Я лишь молча вздохнул, вспомнив по-человечески добрый характер Олега. Это конечно неплохое качество, но только не на войне… Здесь солдат нужно учить не только убивать врагов, но и выживать самому… А это достигается лишь жесточайшей дисциплиной и постоянной требовательностью командира, а порой и самой настоящей жестокостью… А жалеть бойцов следует уже в тот самый момент, когда они — здоровые и невредимые, получают из твоих рук увольнительные документы перед отъездом домой к мамке да папке… Вот тогда-то и можно огорчаться от того, что такие хорошие бойцы покидают подразделение… Они естественно не поймут и шарахнутся в сторону, если им предложить остаться на войне на дополнительный срок… Но это уже их личное дело… Вот… Бычков же захотел…

— А контрактники? — спросил его я. — Они же вроде бы повзрослее…

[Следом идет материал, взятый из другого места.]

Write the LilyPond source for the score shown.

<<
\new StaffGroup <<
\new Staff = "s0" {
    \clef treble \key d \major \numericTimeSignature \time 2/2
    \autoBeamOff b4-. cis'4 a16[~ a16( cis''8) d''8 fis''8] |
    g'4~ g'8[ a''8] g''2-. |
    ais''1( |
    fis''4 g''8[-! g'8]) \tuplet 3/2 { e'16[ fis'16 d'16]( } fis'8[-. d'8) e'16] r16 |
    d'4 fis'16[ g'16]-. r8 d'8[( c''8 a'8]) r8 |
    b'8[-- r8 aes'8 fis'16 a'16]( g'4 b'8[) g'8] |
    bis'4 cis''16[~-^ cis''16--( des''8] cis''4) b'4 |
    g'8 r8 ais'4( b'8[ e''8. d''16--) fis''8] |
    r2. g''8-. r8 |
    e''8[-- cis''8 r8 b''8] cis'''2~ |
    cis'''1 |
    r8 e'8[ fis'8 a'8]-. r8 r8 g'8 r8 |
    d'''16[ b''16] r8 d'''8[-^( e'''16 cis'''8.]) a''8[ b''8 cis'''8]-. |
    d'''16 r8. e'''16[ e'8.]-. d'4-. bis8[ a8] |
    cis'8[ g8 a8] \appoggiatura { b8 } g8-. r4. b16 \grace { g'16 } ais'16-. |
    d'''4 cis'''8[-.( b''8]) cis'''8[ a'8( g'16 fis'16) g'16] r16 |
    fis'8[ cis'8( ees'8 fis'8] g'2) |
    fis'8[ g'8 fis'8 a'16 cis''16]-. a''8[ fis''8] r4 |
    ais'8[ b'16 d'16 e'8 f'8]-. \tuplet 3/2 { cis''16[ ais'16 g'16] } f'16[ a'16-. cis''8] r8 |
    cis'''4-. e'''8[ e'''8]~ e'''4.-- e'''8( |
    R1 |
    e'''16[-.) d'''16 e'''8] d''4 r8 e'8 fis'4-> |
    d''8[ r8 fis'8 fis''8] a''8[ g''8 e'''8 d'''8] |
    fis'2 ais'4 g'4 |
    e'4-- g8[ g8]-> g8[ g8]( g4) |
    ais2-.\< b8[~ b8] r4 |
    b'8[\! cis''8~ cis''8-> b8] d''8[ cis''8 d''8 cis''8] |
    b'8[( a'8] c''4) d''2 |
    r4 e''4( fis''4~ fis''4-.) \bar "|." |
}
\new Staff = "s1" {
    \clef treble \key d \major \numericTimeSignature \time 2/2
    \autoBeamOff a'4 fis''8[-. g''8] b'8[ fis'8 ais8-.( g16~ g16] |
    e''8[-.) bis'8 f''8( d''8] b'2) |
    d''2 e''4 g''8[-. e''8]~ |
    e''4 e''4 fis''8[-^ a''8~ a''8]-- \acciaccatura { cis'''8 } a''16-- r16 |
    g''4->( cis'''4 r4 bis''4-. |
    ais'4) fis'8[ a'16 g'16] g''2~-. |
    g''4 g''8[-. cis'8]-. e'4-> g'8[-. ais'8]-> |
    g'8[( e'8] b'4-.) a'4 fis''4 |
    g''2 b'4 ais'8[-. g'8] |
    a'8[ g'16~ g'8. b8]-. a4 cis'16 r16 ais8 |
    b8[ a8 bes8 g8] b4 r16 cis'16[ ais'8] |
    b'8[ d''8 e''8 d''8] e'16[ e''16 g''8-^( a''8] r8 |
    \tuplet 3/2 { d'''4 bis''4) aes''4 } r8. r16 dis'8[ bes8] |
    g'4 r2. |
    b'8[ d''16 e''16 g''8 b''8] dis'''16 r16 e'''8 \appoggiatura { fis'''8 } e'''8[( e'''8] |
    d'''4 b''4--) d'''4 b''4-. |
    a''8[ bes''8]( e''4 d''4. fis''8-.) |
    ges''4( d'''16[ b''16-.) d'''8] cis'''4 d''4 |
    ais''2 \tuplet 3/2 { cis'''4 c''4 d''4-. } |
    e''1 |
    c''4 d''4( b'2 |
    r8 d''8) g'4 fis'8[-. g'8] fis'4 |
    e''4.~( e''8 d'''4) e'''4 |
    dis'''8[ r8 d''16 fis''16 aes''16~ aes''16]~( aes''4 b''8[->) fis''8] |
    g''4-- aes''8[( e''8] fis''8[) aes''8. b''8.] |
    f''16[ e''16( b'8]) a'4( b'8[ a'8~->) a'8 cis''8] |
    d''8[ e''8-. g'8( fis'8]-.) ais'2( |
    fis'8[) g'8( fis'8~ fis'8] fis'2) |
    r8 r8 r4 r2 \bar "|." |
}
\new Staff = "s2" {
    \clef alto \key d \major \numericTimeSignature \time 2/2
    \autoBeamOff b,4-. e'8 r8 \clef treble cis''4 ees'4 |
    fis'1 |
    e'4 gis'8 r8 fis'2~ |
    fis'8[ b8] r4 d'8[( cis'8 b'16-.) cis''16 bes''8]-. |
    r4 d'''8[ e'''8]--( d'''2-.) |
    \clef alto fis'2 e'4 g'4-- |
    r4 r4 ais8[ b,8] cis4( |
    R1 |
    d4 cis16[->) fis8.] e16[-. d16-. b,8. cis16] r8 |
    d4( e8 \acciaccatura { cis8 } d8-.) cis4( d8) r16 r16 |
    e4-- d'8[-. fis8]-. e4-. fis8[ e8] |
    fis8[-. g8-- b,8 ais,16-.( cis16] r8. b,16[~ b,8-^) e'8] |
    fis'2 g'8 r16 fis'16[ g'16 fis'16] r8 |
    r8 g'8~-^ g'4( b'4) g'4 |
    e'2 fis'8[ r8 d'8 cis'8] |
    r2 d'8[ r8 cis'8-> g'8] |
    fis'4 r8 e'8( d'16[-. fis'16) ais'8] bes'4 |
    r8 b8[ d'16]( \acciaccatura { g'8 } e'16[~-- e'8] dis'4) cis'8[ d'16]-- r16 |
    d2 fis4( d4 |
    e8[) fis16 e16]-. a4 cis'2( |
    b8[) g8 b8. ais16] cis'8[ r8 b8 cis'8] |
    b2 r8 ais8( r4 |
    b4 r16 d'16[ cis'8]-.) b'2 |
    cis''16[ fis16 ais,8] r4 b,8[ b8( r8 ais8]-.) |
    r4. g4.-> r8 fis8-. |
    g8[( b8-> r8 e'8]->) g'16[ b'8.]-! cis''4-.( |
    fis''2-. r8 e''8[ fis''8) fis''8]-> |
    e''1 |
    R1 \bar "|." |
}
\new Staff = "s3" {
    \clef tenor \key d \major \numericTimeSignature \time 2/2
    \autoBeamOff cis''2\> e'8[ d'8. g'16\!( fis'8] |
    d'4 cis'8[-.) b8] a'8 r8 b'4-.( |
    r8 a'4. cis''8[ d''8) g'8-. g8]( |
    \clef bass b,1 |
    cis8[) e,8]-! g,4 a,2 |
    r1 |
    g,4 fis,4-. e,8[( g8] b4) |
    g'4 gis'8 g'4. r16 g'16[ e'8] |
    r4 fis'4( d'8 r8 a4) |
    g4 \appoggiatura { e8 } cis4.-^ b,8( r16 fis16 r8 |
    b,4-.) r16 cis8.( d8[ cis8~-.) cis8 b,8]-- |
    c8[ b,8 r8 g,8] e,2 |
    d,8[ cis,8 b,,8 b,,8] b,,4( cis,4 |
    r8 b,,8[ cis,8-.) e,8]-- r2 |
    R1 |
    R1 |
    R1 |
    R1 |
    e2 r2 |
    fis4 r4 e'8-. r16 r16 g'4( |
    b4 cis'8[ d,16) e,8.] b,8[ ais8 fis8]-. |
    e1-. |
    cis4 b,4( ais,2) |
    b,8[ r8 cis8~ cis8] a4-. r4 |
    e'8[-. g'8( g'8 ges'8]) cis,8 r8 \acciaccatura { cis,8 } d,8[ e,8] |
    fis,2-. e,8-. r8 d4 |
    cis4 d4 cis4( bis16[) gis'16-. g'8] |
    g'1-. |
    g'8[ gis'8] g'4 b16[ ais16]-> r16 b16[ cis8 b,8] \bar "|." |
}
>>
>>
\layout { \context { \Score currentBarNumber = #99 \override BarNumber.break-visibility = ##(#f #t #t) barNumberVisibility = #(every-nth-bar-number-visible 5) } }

— А у них есть свой круг общения, и они особой роли в роте не играют. Кто-то уже собрался увольняться, а кому-то просто на гражданке работать негде. Кто-то сюда по семейным обстоятельствам подался… Есть хорошие ребята, но они во вторую роту попросились. Там их больше всего.

Да… Это подразделение считалось самым сплочённым и лучшим в батальоне.

— А ты почему заключил контракт? — поинтересовался я, решив выяснить всё до конца. — Почему здесь остался?

Я знал, что мой подчинённый был одного же призыва со всей массой дембелей.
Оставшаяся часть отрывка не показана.